Sunday, March 17, 2013

2nd Grade Reading Unit

During my student teaching I had to complete a large unit. I chose to compile a reading unit based on the new common core standards. I spoke with my supervising teacher and together we came up with one main common core standard that was not covered in the curriculum currently used in the classroom.
Second Grade Literature: "Recount stories, including fables and folktales from diverse cultures, and determine their central message, lesson, or moral."

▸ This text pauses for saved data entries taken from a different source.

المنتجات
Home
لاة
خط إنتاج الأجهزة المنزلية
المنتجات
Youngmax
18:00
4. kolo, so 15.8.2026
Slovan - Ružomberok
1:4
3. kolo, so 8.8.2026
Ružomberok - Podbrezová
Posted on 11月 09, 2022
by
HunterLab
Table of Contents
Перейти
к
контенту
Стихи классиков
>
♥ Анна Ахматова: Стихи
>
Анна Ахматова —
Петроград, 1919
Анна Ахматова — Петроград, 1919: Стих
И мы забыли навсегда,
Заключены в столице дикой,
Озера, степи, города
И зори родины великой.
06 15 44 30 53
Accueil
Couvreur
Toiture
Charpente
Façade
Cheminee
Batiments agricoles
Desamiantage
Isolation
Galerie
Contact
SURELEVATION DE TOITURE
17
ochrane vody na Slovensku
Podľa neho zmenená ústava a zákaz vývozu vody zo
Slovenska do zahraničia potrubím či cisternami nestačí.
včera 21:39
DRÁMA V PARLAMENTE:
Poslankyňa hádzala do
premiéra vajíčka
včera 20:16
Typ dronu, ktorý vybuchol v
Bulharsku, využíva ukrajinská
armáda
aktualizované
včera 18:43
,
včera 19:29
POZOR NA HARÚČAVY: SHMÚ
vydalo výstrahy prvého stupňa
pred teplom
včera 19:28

I started off by reading several fables and folktales to the students. With each one, we discussed specifics such as characters, setting, beginning, problem, solution, and moral. For one we focused on the beginning, middle, and end. The students created a flipchart where they could flip open the first flap and draw a picture of the beginning, then move to the middle, and the end. For another one, we focused on the problem and the conclusion. Finally, I read three stories to the students and we filled out their own charts like the one below.

Title & Author
Characters & Character Traits

I focused on Little Red Riding Hood. The variations were Lon Po Po  by Ed Young, Betsy Red Hoodie by Gail Carson Levine, and Petite Rouge by Mike Artell. Petite Rouge was my favorite because I read it with a southern bayou type accent. The kids loved it and asked me many times to talk with an accent throughout my student teaching. 

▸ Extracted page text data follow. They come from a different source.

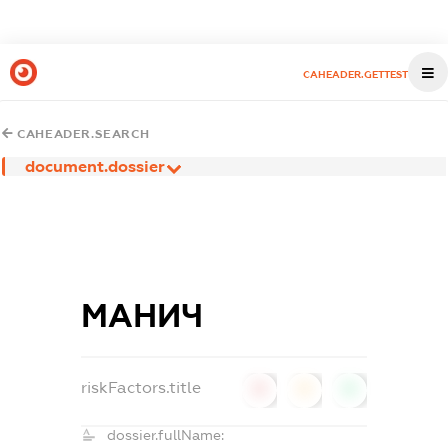
CAHEADER.GETTEST
CAHEADER.SEARCH
document.dossier
МАНИЧ
riskFactors.title
0
0
0
dossier.fullName:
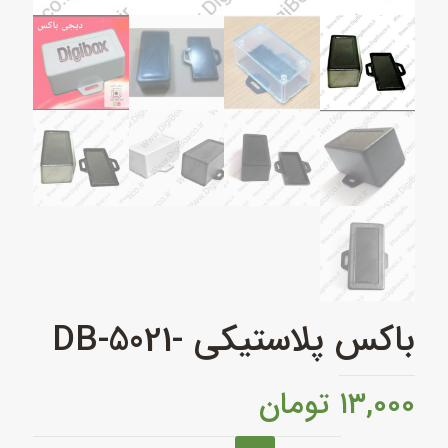
باکس پلاستیکی -DB-5021
۱۳,۰۰۰
تومان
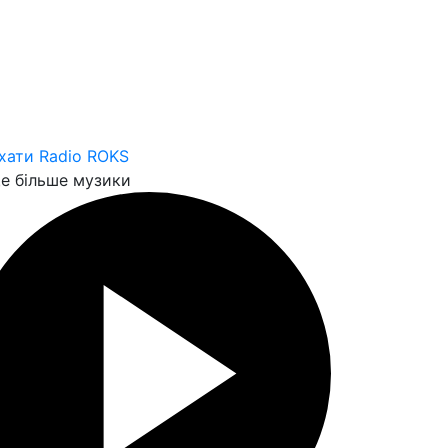
хати Radio ROKS
е більше музики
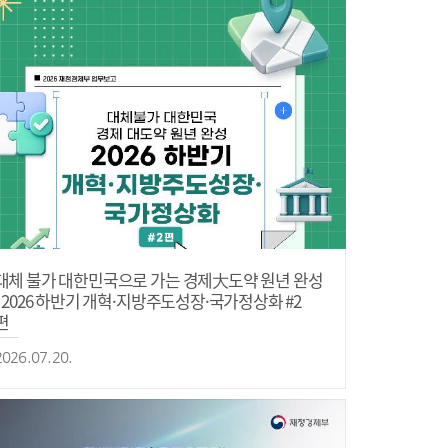
대체 불가 대한민국으로 가는 경제大도약 원년 완성
- 2026 하반기 개혁·지방주도성장·국가정상화 #2
편
2026.07.20.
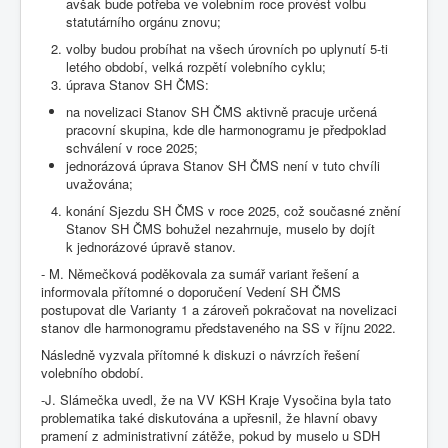
avšak bude potřeba ve volebním roce provést volbu
statutárního orgánu znovu;
volby budou probíhat na všech úrovních po uplynutí 5-ti
letého období, velká rozpětí volebního cyklu;
úprava Stanov SH ČMS:
na novelizaci Stanov SH ČMS aktivně pracuje určená
pracovní skupina, kde dle harmonogramu je předpoklad
schválení v roce 2025;
jednorázová úprava Stanov SH ČMS není v tuto chvíli
uvažována;
konání Sjezdu SH ČMS v roce 2025, což současné znění
Stanov SH ČMS bohužel nezahrnuje, muselo by dojít
k jednorázové úpravě stanov.
- M. Němečková poděkovala za sumář variant řešení a
informovala přítomné o doporučení Vedení SH ČMS
postupovat dle Varianty 1 a zároveň pokračovat na novelizaci
stanov dle harmonogramu představeného na SS v říjnu 2022.
Následně vyzvala přítomné k diskuzi o návrzích řešení
volebního období.
-J. Slámečka uvedl, že na VV KSH Kraje Vysočina byla tato
problematika také diskutována a upřesnil, že hlavní obavy
pramení z administrativní zátěže, pokud by muselo u SDH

When we were done discussing and comparing the different variations, we made a huge class chart that we got to hang in the hall for parent/teacher conferences. 

After the class chart, the students were given another individual chart that looked exactly like the one above, but it only had one row. The students were to fill their chart out with ideas to begin writing their own stories. Once the chart was done, they used it to write their rough drafts, they used partners to help edit and revise their stories, and then they published them. They were so proud. Unfortunately, I had to leave before they were all finished. However, I had a great master teacher who invited me back when the students had completed their illustrations. I got to hear each of them read their own story and see their creativity shine. It was a very proud moment for a silly student teacher.

This was so much fun, I will most definitely be doing this kind of thing again when I get into my own classroom.